TAREFAS:
A: No texto sobre o marco temporal das terras indígenas, que data o projeto aprovado pelo Senado fixa como limite para a demarcação dessas terras?
B: Reproduza fielmente a passagem do texto sobre o marco temporal das terras indígenas desde "A ancestralidade indígena, mesmo" até "regiões do país.", incluindo esse final.
C: Dê continuidade ao texto sobre o marco temporal das terras indígenas a partir do ponto em que ele termina.

TRECHO DA FONTE:
━━━
A ancestralidade indígena, mesmo a assimilada pela urbanização, é um fio da vida, da sabedoria, da identidade, do pertencimento e da criatividade do nosso povo
O Senado aprovou, nesta quarta-feira, um projeto de lei que confronta o Supremo Tribunal Federal (STF) e estabelece um marco temporal para limitar a demarcação de terras indígenas à data da promulgação da Constituição, em 5 de outubro de 1988. É uma volta à trilha do genocídio dos ianomâmis e outras nações indígenas que vivem em áreas isoladas da Amazônia, rumo em que estávamos durante o governo Bolsonaro, além da violência contra aldeias indígenas remanescentes ainda não demarcadas em todas as regiões do país.
É bom lembrar o que acontecia até a posse do presidente Luiz Inácio Lula da Silva: estima-se que 570 crianças foram mortas pela contaminação por mercúrio, desnutrição e fome, provocada pela invasão das terras ianomâmis pelos garimpeiros. Além disso, em 2022, foram confirmados 11.530 casos de malária entre esses indígenas.
━━━
SEÇÃO DE DADOS:
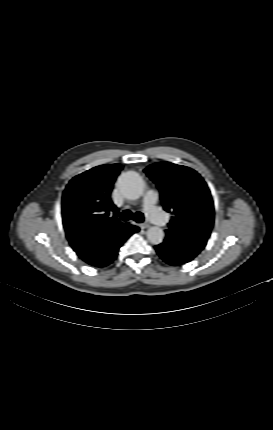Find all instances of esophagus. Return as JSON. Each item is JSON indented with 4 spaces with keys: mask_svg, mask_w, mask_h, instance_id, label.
<instances>
[{
    "mask_svg": "<svg viewBox=\"0 0 273 430\" xmlns=\"http://www.w3.org/2000/svg\"><path fill=\"white\" fill-rule=\"evenodd\" d=\"M140 226L142 229H146V228L150 227V225L148 223H142Z\"/></svg>",
    "mask_w": 273,
    "mask_h": 430,
    "instance_id": "obj_1",
    "label": "esophagus"
}]
</instances>
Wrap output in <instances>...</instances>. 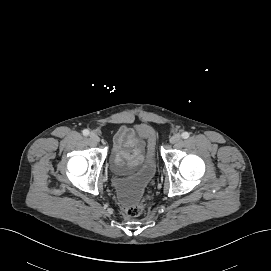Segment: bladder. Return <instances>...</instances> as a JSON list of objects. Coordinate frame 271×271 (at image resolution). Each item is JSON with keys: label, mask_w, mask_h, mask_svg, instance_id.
Listing matches in <instances>:
<instances>
[{"label": "bladder", "mask_w": 271, "mask_h": 271, "mask_svg": "<svg viewBox=\"0 0 271 271\" xmlns=\"http://www.w3.org/2000/svg\"><path fill=\"white\" fill-rule=\"evenodd\" d=\"M116 170V169H115ZM156 174V158L153 144H150L141 165L127 177L120 178L116 173L112 178V187L117 199L124 205L137 202Z\"/></svg>", "instance_id": "bladder-1"}]
</instances>
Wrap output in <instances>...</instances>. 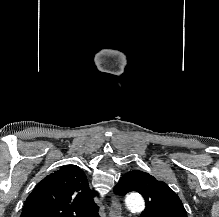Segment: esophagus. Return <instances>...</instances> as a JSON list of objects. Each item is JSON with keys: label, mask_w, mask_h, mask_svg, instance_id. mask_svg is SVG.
I'll return each mask as SVG.
<instances>
[{"label": "esophagus", "mask_w": 219, "mask_h": 217, "mask_svg": "<svg viewBox=\"0 0 219 217\" xmlns=\"http://www.w3.org/2000/svg\"><path fill=\"white\" fill-rule=\"evenodd\" d=\"M108 217H121V205L115 196H112Z\"/></svg>", "instance_id": "obj_1"}]
</instances>
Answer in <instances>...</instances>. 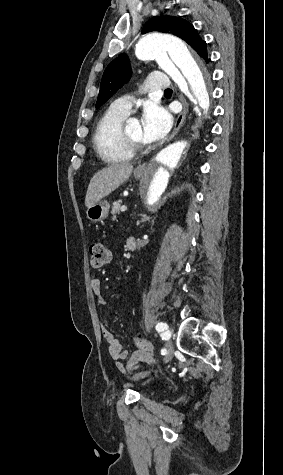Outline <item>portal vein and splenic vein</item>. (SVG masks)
<instances>
[{"label": "portal vein and splenic vein", "mask_w": 283, "mask_h": 475, "mask_svg": "<svg viewBox=\"0 0 283 475\" xmlns=\"http://www.w3.org/2000/svg\"><path fill=\"white\" fill-rule=\"evenodd\" d=\"M120 210H121V212H126L127 206H121Z\"/></svg>", "instance_id": "obj_1"}]
</instances>
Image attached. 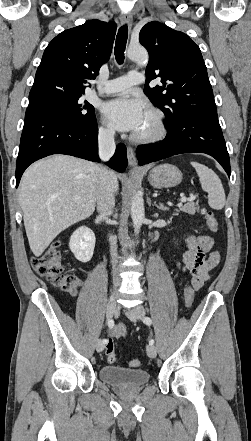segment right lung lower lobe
Instances as JSON below:
<instances>
[{"label":"right lung lower lobe","mask_w":251,"mask_h":441,"mask_svg":"<svg viewBox=\"0 0 251 441\" xmlns=\"http://www.w3.org/2000/svg\"><path fill=\"white\" fill-rule=\"evenodd\" d=\"M52 154H66L99 162L98 126L75 124L49 112L27 108L16 162V187L25 169L38 159ZM107 164L118 172L127 165L126 147L119 144Z\"/></svg>","instance_id":"98d812e1"}]
</instances>
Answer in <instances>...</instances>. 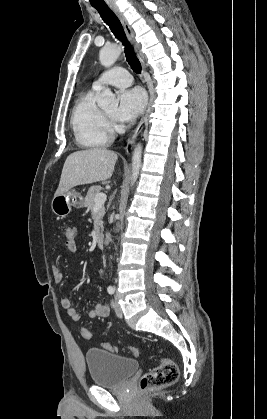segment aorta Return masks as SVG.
<instances>
[{
	"instance_id": "obj_1",
	"label": "aorta",
	"mask_w": 267,
	"mask_h": 419,
	"mask_svg": "<svg viewBox=\"0 0 267 419\" xmlns=\"http://www.w3.org/2000/svg\"><path fill=\"white\" fill-rule=\"evenodd\" d=\"M121 53V48L117 45H111L103 47L99 53L100 63L104 67L112 66L115 61L118 59ZM98 105L101 108H117L118 100L110 89H105L101 97L98 99ZM141 158H142V145L137 144L133 151L132 156V174H131V186L136 182L140 168H141Z\"/></svg>"
}]
</instances>
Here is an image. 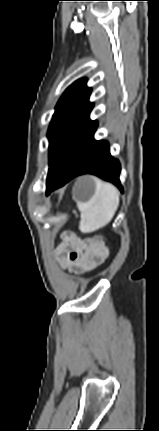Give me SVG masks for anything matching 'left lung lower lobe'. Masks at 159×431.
I'll return each instance as SVG.
<instances>
[{
  "label": "left lung lower lobe",
  "instance_id": "obj_1",
  "mask_svg": "<svg viewBox=\"0 0 159 431\" xmlns=\"http://www.w3.org/2000/svg\"><path fill=\"white\" fill-rule=\"evenodd\" d=\"M97 122L82 131L68 150L60 171L47 187V194L63 186L72 178L90 173L115 184L121 192L120 164L114 159L107 141H97L94 133Z\"/></svg>",
  "mask_w": 159,
  "mask_h": 431
}]
</instances>
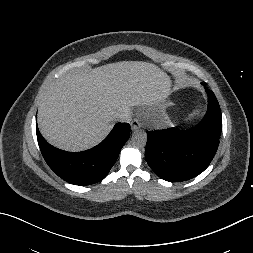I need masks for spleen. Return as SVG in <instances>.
<instances>
[{"instance_id":"spleen-1","label":"spleen","mask_w":253,"mask_h":253,"mask_svg":"<svg viewBox=\"0 0 253 253\" xmlns=\"http://www.w3.org/2000/svg\"><path fill=\"white\" fill-rule=\"evenodd\" d=\"M199 111H200L199 109L194 110L191 114H189V116L186 118V120L188 121V120L194 119L195 116L199 114Z\"/></svg>"}]
</instances>
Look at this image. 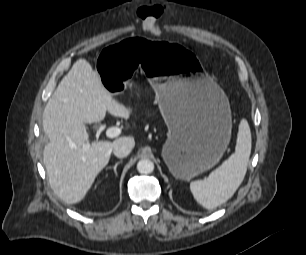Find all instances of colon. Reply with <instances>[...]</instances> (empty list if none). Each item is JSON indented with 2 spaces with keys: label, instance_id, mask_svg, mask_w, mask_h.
<instances>
[{
  "label": "colon",
  "instance_id": "1",
  "mask_svg": "<svg viewBox=\"0 0 306 255\" xmlns=\"http://www.w3.org/2000/svg\"><path fill=\"white\" fill-rule=\"evenodd\" d=\"M163 14L161 5H150L140 9V17L146 25L147 29L155 34H159L158 21Z\"/></svg>",
  "mask_w": 306,
  "mask_h": 255
}]
</instances>
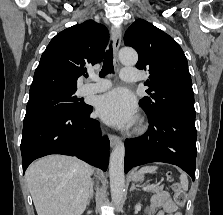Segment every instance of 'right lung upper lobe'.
<instances>
[{
	"label": "right lung upper lobe",
	"instance_id": "cb5924a9",
	"mask_svg": "<svg viewBox=\"0 0 223 215\" xmlns=\"http://www.w3.org/2000/svg\"><path fill=\"white\" fill-rule=\"evenodd\" d=\"M108 35L107 28L93 20L58 33L41 56L30 92L77 90V79L86 66L102 61Z\"/></svg>",
	"mask_w": 223,
	"mask_h": 215
}]
</instances>
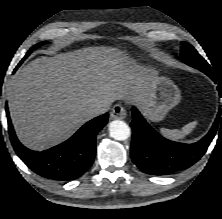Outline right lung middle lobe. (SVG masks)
<instances>
[{"instance_id":"1","label":"right lung middle lobe","mask_w":222,"mask_h":219,"mask_svg":"<svg viewBox=\"0 0 222 219\" xmlns=\"http://www.w3.org/2000/svg\"><path fill=\"white\" fill-rule=\"evenodd\" d=\"M45 43H47V42H40V43L36 44L35 46H33L32 49H30V50L28 51L27 57L29 56V54L32 52L33 49H36V48H38L39 46H41V45H43V44H45ZM27 57H26V58H27ZM26 58H24V59L20 62V64H21ZM20 64H19V65H20ZM19 65H18V66H19Z\"/></svg>"}]
</instances>
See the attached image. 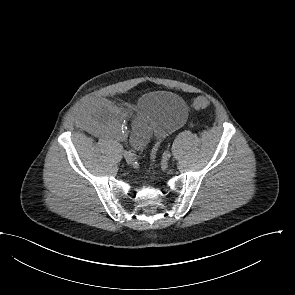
━━━
RESPOSTAS EM ORDEM:
A: A data da promulgação da Constituição, 5 de outubro de 1988.

B:
A ancestralidade indígena, mesmo a assimilada pela urbanização, é um fio da vida, da sabedoria, da identidade, do pertencimento e da criatividade do nosso povo
O Senado aprovou, nesta quarta-feira, um projeto de lei que confronta o Supremo Tribunal Federal (STF) e estabelece um marco temporal para limitar a demarcação de terras indígenas à data da promulgação da Constituição, em 5 de outubro de 1988. É uma volta à trilha do genocídio dos ianomâmis e outras nações indígenas que vivem em áreas isoladas da Amazônia, rumo em que estávamos durante o governo Bolsonaro, além da violência contra aldeias indígenas remanescentes ainda não demarcadas em todas as regiões do país.

C:
Não é preciso esforço para rever as fotos da tragédia: nelas, crianças, jovens, adultos e idosos ianomâmi parecem sair de um campo de concentração nazista. Mostram a realidade nua e crua de uma aldeia ianomâmi em Roraima, após a chegada dos garimpeiros à região. Comparar essas fotos com os registros do fotógrafo Sebastião Salgado, que realizou uma expedição à Terra Ianomâmi em 2014, mostra a dimensão da violência.
Salgado acompanhou a tradicional festa fúnebre Reahu, realizada na aldeia Demini, morada do líder Davi Kopenawa, e a subida de um grupo de xamãs ao Pico da Neblina. Suas fotos foram publicadas na edição digital do Washington Post. Em preto e branco, como sempre, são imagens fortes e fascinantes, que levam ao sentimento de um lugar perdido, num tempo diferente do nosso, no qual a natureza humana aparece em estado puro.
Já as fotos feitas no final do ano passado revelam o tempo presente: os ianomâmis aparecem como indigentes no mesmo espaço físico no qual sobreviveram por milênios. O ex-presidente Jair Bolsonaro é o grande responsável pelo que ocorreu, porque sufocou os órgãos responsáveis pela assistência aos indígenas e liberou o garimpo ilegal no país. A maioria dos senadores tem a mesma falta de empatia em relação aos indígenas.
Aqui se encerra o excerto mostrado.